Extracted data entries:
--- START ---

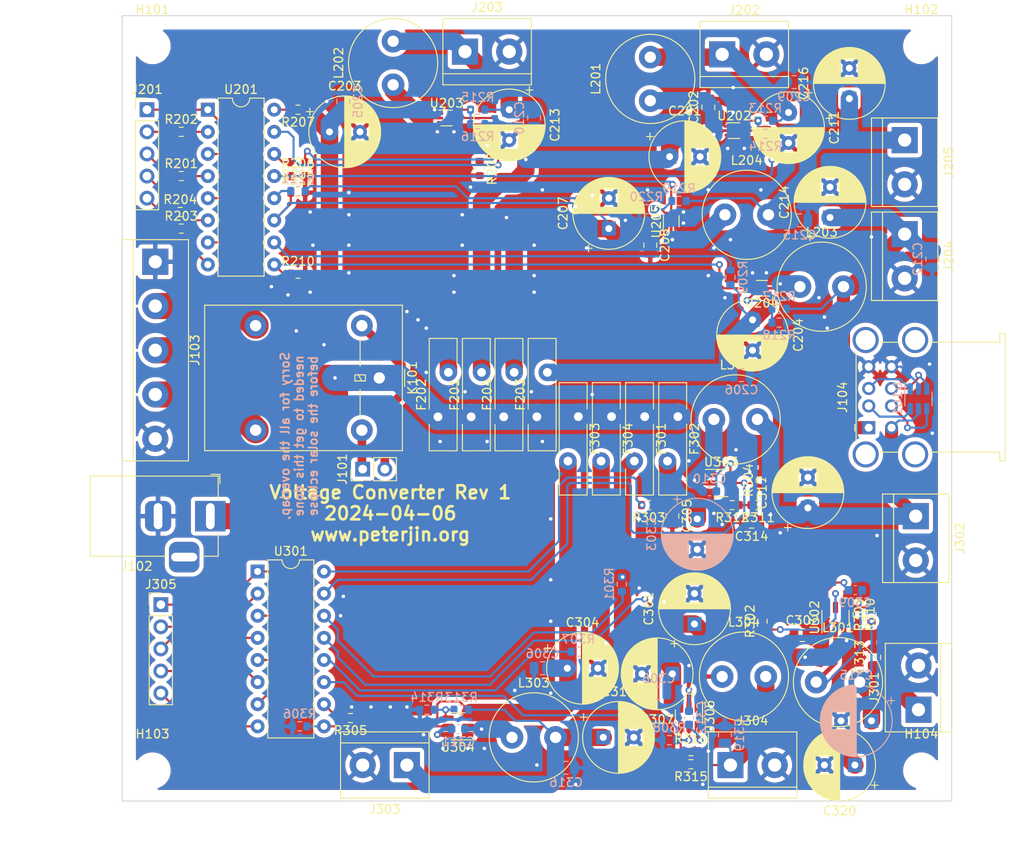
<source format=kicad_pcb>
(kicad_pcb (version 20211014) (generator pcbnew)

  (general
    (thickness 1.6)
  )

  (paper "A4")
  (layers
    (0 "F.Cu" signal)
    (31 "B.Cu" signal)
    (32 "B.Adhes" user "B.Adhesive")
    (33 "F.Adhes" user "F.Adhesive")
    (34 "B.Paste" user)
    (35 "F.Paste" user)
    (36 "B.SilkS" user "B.Silkscreen")
    (37 "F.SilkS" user "F.Silkscreen")
    (38 "B.Mask" user)
    (39 "F.Mask" user)
    (40 "Dwgs.User" user "User.Drawings")
    (41 "Cmts.User" user "User.Comments")
    (42 "Eco1.User" user "User.Eco1")
    (43 "Eco2.User" user "User.Eco2")
    (44 "Edge.Cuts" user)
    (45 "Margin" user)
    (46 "B.CrtYd" user "B.Courtyard")
    (47 "F.CrtYd" user "F.Courtyard")
    (48 "B.Fab" user)
    (49 "F.Fab" user)
    (50 "User.1" user)
    (51 "User.2" user)
    (52 "User.3" user)
    (53 "User.4" user)
    (54 "User.5" user)
    (55 "User.6" user)
    (56 "User.7" user)
    (57 "User.8" user)
    (58 "User.9" user)
  )

  (setup
    (stackup
      (layer "F.SilkS" (type "Top Silk Screen"))
      (layer "F.Paste" (type "Top Solder Paste"))
      (layer "F.Mask" (type "Top Solder Mask") (thickness 0.01))
      (layer "F.Cu" (type "copper") (thickness 0.035))
      (layer "dielectric 1" (type "core") (thickness 1.51) (material "FR4") (epsilon_r 4.5) (loss_tangent 0.02))
      (layer "B.Cu" (type "copper") (thickness 0.035))
      (layer "B.Mask" (type "Bottom Solder Mask") (thickness 0.01))
      (layer "B.Paste" (type "Bottom Solder Paste"))
      (layer "B.SilkS" (type "Bottom Silk Screen"))
      (copper_finish "None")
      (dielectric_constraints no)
    )
    (pad_to_mask_clearance 0)
    (pcbplotparams
      (layerselection 0x00010fc_ffffffff)
      (disableapertmacros false)
      (usegerberextensions true)
      (usegerberattributes false)
      (usegerberadvancedattributes true)
      (creategerberjobfile true)
      (svguseinch false)
      (svgprecision 6)
      (excludeedgelayer true)
      (plotframeref false)
      (viasonmask false)
      (mode 1)
      (useauxorigin false)
      (hpglpennumber 1)
      (hpglpenspeed 20)
      (hpglpendiameter 15.000000)
      (dxfpolygonmode true)
      (dxfimperialunits true)
      (dxfusepcbnewfont true)
      (psnegative false)
      (psa4output false)
      (plotreference true)
      (plotvalue true)
      (plotinvisibletext false)
      (sketchpadsonfab false)
      (subtractmaskfromsilk false)
      (outputformat 1)
      (mirror false)
      (drillshape 0)
      (scaleselection 1)
      (outputdirectory "/home/daniel/gitprojects-1/gerbers5/")
    )
  )

  (net 0 "")
  (net 1 "Net-(C201-Pad1)")
  (net 2 "GND")
  (net 3 "Net-(C203-Pad1)")
  (net 4 "Net-(C204-Pad1)")
  (net 5 "Net-(C207-Pad1)")
  (net 6 "Net-(C209-Pad1)")
  (net 7 "VUSB2")
  (net 8 "Net-(C215-Pad1)")
  (net 9 "Net-(C301-Pad1)")
  (net 10 "Net-(C303-Pad1)")
  (net 11 "Net-(C304-Pad1)")
  (net 12 "Net-(C307-Pad1)")
  (net 13 "Net-(C309-Pad1)")
  (net 14 "Net-(C309-Pad2)")
  (net 15 "Net-(C310-Pad1)")
  (net 16 "Net-(C310-Pad2)")
  (net 17 "Net-(C311-Pad1)")
  (net 18 "Net-(C311-Pad2)")
  (net 19 "Net-(C312-Pad1)")
  (net 20 "Net-(C312-Pad2)")
  (net 21 "Net-(C313-Pad1)")
  (net 22 "VUSB1")
  (net 23 "Net-(C316-Pad1)")
  (net 24 "Net-(C319-Pad1)")
  (net 25 "VDC")
  (net 26 "Net-(J101-Pad1)")
  (net 27 "Net-(J101-Pad2)")
  (net 28 "unconnected-(J102-Pad3)")
  (net 29 "Net-(J103-Pad2)")
  (net 30 "Net-(J103-Pad4)")
  (net 31 "Net-(J201-Pad1)")
  (net 32 "Net-(J201-Pad2)")
  (net 33 "Net-(J201-Pad3)")
  (net 34 "Net-(J201-Pad4)")
  (net 35 "Net-(J201-Pad5)")
  (net 36 "Net-(L201-Pad1)")
  (net 37 "Net-(L202-Pad1)")
  (net 38 "Net-(L203-Pad1)")
  (net 39 "Net-(L204-Pad1)")
  (net 40 "Net-(R201-Pad2)")
  (net 41 "Net-(R202-Pad2)")
  (net 42 "Net-(R203-Pad2)")
  (net 43 "Net-(R204-Pad2)")
  (net 44 "Net-(R205-Pad2)")
  (net 45 "Net-(R206-Pad1)")
  (net 46 "Net-(R207-Pad2)")
  (net 47 "Net-(R208-Pad1)")
  (net 48 "Net-(R209-Pad2)")
  (net 49 "Net-(R210-Pad1)")
  (net 50 "Net-(R211-Pad2)")
  (net 51 "Net-(R212-Pad1)")
  (net 52 "Net-(R213-Pad2)")
  (net 53 "Net-(R215-Pad2)")
  (net 54 "Net-(R217-Pad2)")
  (net 55 "Net-(R219-Pad2)")
  (net 56 "Net-(R301-Pad2)")
  (net 57 "Net-(R302-Pad1)")
  (net 58 "Net-(R303-Pad2)")
  (net 59 "Net-(R304-Pad1)")
  (net 60 "Net-(R305-Pad2)")
  (net 61 "Net-(R306-Pad1)")
  (net 62 "Net-(R307-Pad2)")
  (net 63 "Net-(R308-Pad1)")
  (net 64 "Net-(R309-Pad2)")
  (net 65 "Net-(R311-Pad2)")
  (net 66 "Net-(R313-Pad2)")
  (net 67 "Net-(R315-Pad2)")
  (net 68 "Net-(J305-Pad1)")
  (net 69 "Net-(J305-Pad2)")
  (net 70 "Net-(J305-Pad3)")
  (net 71 "Net-(J305-Pad4)")
  (net 72 "Net-(J305-Pad5)")
  (net 73 "Net-(J104-Pad2)")
  (net 74 "Net-(J104-Pad3)")
  (net 75 "Net-(J104-Pad6)")
  (net 76 "Net-(J104-Pad7)")
  (net 77 "Net-(C210-Pad1)")

  (footprint "Resistor_SMD:R_0603_1608Metric" (layer "F.Cu") (at 70.1675 76.5175))

  (footprint "MountingHole:MountingHole_3.2mm_M3" (layer "F.Cu") (at 66.9925 140.6525))

  (footprint "Capacitor_SMD:C_0805_2012Metric" (layer "F.Cu") (at 124.1425 80.325 -90))

  (footprint "Package_DIP:DIP-16_W7.62mm" (layer "F.Cu") (at 79.0575 117.7925))

  (footprint "Capacitor_THT:CP_Radial_D8.0mm_P3.50mm" (layer "F.Cu") (at 135.89 88.9 -90))

  (footprint "Resistor_SMD:R_0603_1608Metric" (layer "F.Cu") (at 128.8075 138.43))

  (footprint "Capacitor_THT:CP_Radial_D8.0mm_P3.50mm" (layer "F.Cu") (at 119.38 78.4225 90))

  (footprint "Capacitor_THT:CP_Radial_D8.0mm_P3.50mm" (layer "F.Cu") (at 107.95 64.77 -90))

  (footprint "Package_TO_SOT_SMD:SOT-23-6" (layer "F.Cu") (at 102.05 135.57 180))

  (footprint "Resistor_SMD:R_0603_1608Metric" (layer "F.Cu") (at 104.5525 71.5125 -90))

  (footprint "Resistor_SMD:R_0603_1608Metric" (layer "F.Cu") (at 149.5425 122.745 90))

  (footprint "Inductor_THT:L_Radial_D10.0mm_P5.00mm_Fastron_07M" (layer "F.Cu") (at 131.445 100.33))

  (footprint "Capacitor_SMD:C_0805_2012Metric" (layer "F.Cu") (at 126.6825 111.41 -90))

  (footprint "Fuse:Fuse_Bourns_MF-RG800" (layer "F.Cu") (at 103.575 100.0325 90))

  (footprint "Fuse:Fuse_Bourns_MF-RG800" (layer "F.Cu") (at 111.125 100.0325 90))

  (footprint "Capacitor_THT:CP_Radial_D8.0mm_P3.50mm" (layer "F.Cu") (at 87.3125 67.31))

  (footprint "Resistor_SMD:R_0603_1608Metric" (layer "F.Cu") (at 137.0325 123.5075 90))

  (footprint "TerminalBlock:TerminalBlock_bornier-5_P5.08mm" (layer "F.Cu") (at 67.31 82.2325 -90))

  (footprint "Capacitor_THT:CP_Radial_D8.0mm_P3.50mm" (layer "F.Cu") (at 147.0025 63.5 90))

  (footprint "TerminalBlock:TerminalBlock_bornier-2_P5.08mm" (layer "F.Cu") (at 153.3525 68.2625 -90))

  (footprint "Capacitor_SMD:C_0805_2012Metric" (layer "F.Cu") (at 141.6025 125.095))

  (footprint "Inductor_THT:L_Radial_D10.0mm_P5.00mm_Fastron_07M" (layer "F.Cu") (at 132.3975 129.8575))

  (footprint "Capacitor_THT:CP_Radial_D8.0mm_P3.50mm" (layer "F.Cu") (at 126.365 70.1675))

  (footprint "Resistor_SMD:R_0603_1608Metric" (layer "F.Cu") (at 147.955 122.745 -90))

  (footprint "Inductor_THT:L_Radial_D10.0mm_P5.00mm_Fastron_07M" (layer "F.Cu") (at 94.615 61.9125 90))

  (footprint "Library:SOT-563_smallpads" (layer "F.Cu")
    (tedit 5F656784) (tstamp 4ee51b43-6980-464c-b5ea-2c7a181678f0)
    (at 100.7625 65.7225)
    (descr "SOT563")
    (tags "SOT-563")
    (property "Sheetfile" "untitled.kicad_sch")
    (property "Sheetname" "TPS564242x4")
    (path "/ed69cd59-f13e-401b-a851-d73096eefa43/0536a263-5d14-4916-ac8b-39f3dc2cc293")
    (attr smd)
    (fp_text reference "U203" (at 0 -1.7) (layer "F.Sil
... [1824493 chars truncated]
</source>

--- END ---

Directions for this task:
All lines that contain the word "property" must be copied from the records above.

Solution to this exercise:
    (property "Sheetfile" "untitled.kicad_sch")
    (property "Sheetname" "TPS564242x4")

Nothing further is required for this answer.